Personably written and replete with charts and graphs, the book details Otar’s financial philosophy. For instance, he rejects Monte Carlo analysis in favor of “aft-casting.”
“Forecasting says ‘I’m assuming an 8% percent return and three percent inflation.’ In aft-casting, each portfolio value is calculated for each year since 1900. I take all lines and put them on the same chart. It’s actually market history,” he said.
“I try to take the dividends out because right now the rate is about half what it once was. Then there are management fees. You have to include that as well. So I take the indexes and inflation rates from the past and I apply an adjustment for current dividends and portfolio costs. Then I have an outcome I call an aft-cast.”
His calculations also include a factor he calls the “time value of fluctuations,” which acknowledges that the course of finance—like the course of true love and other aspects of life—never travels as-the-crow-flies.
“The time value of fluctuations is the friction created by variations in the growth rate,” he told RIJ. “And that happens every day.

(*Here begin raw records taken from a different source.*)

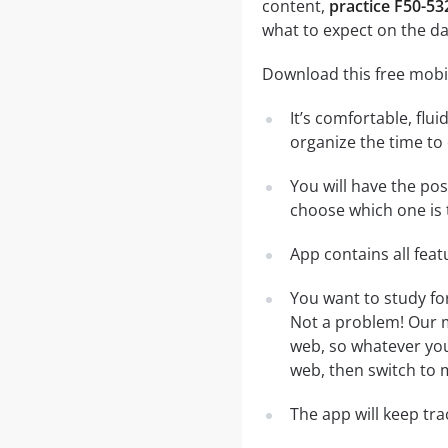
content,
practice F50-53
what to expect on the da
Download this free mobil
It’s comfortable, flu
organize the time to
You will have the po
choose which one is 
App contains all fea
You want to study fo
Not a problem! Our m
web, so whatever you 
web, then switch to m
The app will keep tr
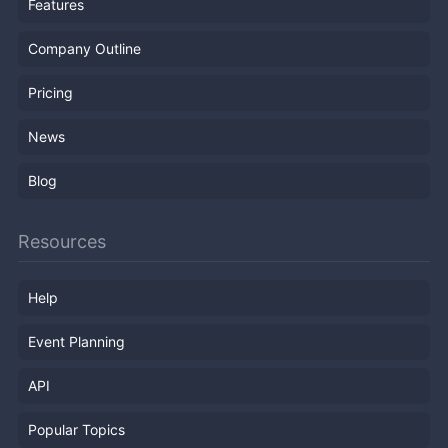
Features
Company Outline
Pricing
News
Blog
Resources
Help
Event Planning
API
Popular Topics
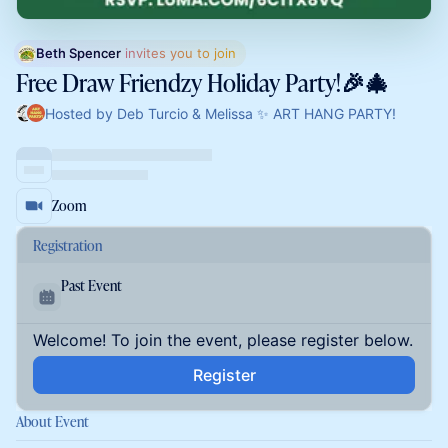
Beth Spencer
 invites you to join
Free Draw Friendzy Holiday Party!🎉🎄
Hosted by Deb Turcio & Melissa ✨ ART HANG PARTY!
Zoom
Registration
Past Event
Welcome! To join the event, please register below.
Register
About Event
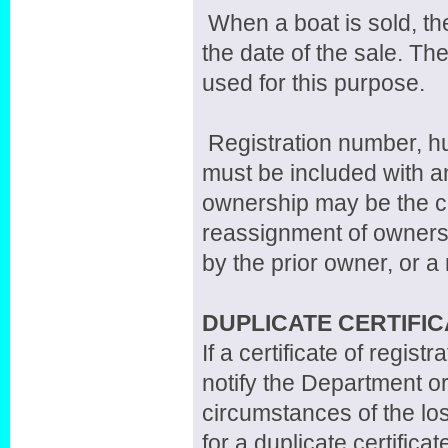
When a boat is sold, th
the date of the sale. Th
used for this purpose.
Registration number, hul
must be included with an
ownership may be the cer
reassignment of owners
by the prior owner, or a n
DUPLICATE CERTIFIC
If a certificate of regis
notify the Department or
circumstances of the los
for a duplicate certificat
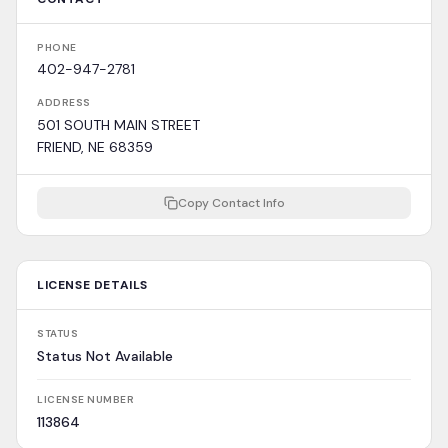
PHONE
402-947-2781
ADDRESS
501 SOUTH MAIN STREET
FRIEND, NE 68359
Copy Contact Info
LICENSE DETAILS
STATUS
Status Not Available
LICENSE NUMBER
113864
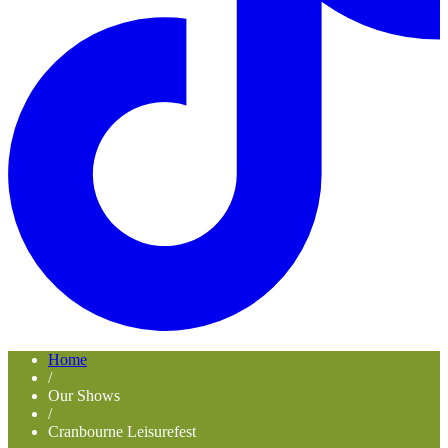
Home
/
Our Shows
/
Cranbourne Leisurefest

Inflation goes up and down, for instance. Those variations in the growth rate crate havoc for your projections.
“You cannot use straight-line assumptions. You have to add an additional factor to the calculations to make up for the losses, which is about 50%. You need 50% more assets than the average calculations. So if you need $1.5 million instead of $1 million. Basically, that’s what time value of fluctuations is.
“To use an analogy, if you’re driving from Phoenix to Tucson there’s no fluctuations, because the highway is flat and straight. But if you drive from Flagstaff to Sedona, you’ll use three times as much gas per mile, because you’re going up and down hills.”
Istanbul to Toronto
Otar was born near Istanbul, Turkey, the son of an accountant who raised a few sheep, fruit trees and vegetables. In the forward to his new book he describes his first experiment with finance: growing cabbage as a cash crop. An early frost wiped out his entire investment in seedlings and manure.

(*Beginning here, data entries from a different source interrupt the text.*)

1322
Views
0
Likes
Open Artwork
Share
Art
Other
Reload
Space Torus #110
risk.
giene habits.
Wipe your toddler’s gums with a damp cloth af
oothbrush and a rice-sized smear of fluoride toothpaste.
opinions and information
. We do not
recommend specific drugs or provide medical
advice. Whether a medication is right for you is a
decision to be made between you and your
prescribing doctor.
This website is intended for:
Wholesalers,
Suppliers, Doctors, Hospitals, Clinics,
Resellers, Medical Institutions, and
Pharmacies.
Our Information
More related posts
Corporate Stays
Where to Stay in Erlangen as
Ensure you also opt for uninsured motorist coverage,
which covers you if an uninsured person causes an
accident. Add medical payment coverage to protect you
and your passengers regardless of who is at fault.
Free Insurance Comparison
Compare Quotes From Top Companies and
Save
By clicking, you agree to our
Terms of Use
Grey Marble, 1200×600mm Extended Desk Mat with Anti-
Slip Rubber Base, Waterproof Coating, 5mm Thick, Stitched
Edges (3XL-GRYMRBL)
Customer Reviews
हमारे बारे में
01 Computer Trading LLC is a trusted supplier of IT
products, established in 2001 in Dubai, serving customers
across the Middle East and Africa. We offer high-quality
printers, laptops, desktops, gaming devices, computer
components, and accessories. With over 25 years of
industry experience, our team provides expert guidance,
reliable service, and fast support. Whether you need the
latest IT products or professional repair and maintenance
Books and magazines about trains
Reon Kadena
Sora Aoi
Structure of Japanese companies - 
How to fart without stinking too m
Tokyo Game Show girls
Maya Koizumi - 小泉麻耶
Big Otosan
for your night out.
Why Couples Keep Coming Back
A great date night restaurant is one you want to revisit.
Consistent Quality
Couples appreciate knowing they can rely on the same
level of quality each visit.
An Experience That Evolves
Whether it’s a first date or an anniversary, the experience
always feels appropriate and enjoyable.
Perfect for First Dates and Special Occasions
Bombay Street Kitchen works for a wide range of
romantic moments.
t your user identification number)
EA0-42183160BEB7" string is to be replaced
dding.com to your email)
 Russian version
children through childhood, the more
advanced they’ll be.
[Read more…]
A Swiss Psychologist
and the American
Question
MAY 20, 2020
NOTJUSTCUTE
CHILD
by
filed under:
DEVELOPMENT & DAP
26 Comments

He immigrated to Canada at 20, and earned undergraduate and graduate degrees in mechanical engineering at the University of Toronto. “In 1982, I went into a marine equipment business, and worked in it until 1994, when I went into the financial business. I started looking after my own investments. Then my friends and family wanted advice. I ended up getting my CFP in 2000.
“I also used to do technical analysis, and got my most recent designation, Chartered Market Technician. I did ‘cross over.’ I did ‘bottom out.’ We just followed the signals. Every technician has different signals.”
But he’s not one of those far-out cycle theorists who believe that pi rules the universe. “My advice is, keep it simple. You can’t please everyone. So you have to make happy the people who believe in you. That’s all. Don’t make things too complicated.
“More than 50% of everything is luck. Actually, two types of luck. The first piece of luck has to do with the timing of retirement with respect to market behavior. If you don’t retire in a bullish trend, your portfolio life can go down by half.
“The second part, which is less important, is the timing of retirement with respect to inflation. Inflation comes in waves, and if you’re in a bad wave, your purchasing power will drain away. The easiest way to minimize the luck factor is to buy insurance. We buy life annuities. If you ladder them, you can reduce the interest rate risk and the market risk.”
Speaking of market risk, Otar, like many others, doubts the sustainability of the equities rally that started in March 2009. “The more the politicians say that the depression is over-the louder their chorus gets-the more I plug up my ears. I don’t think the recovery is sustainable. If you keep printing money you might avoid a depression. But we won’t be going back to a bull market soon.”
Otar’s plans for the coming year include trying to scale his Retirement Optimizer into a tool that millions of Baby Boomers can use to convert their life savings to lifetime income. “We’re talking to a big insurance company here in Canada,” he said. “I hope it works out.”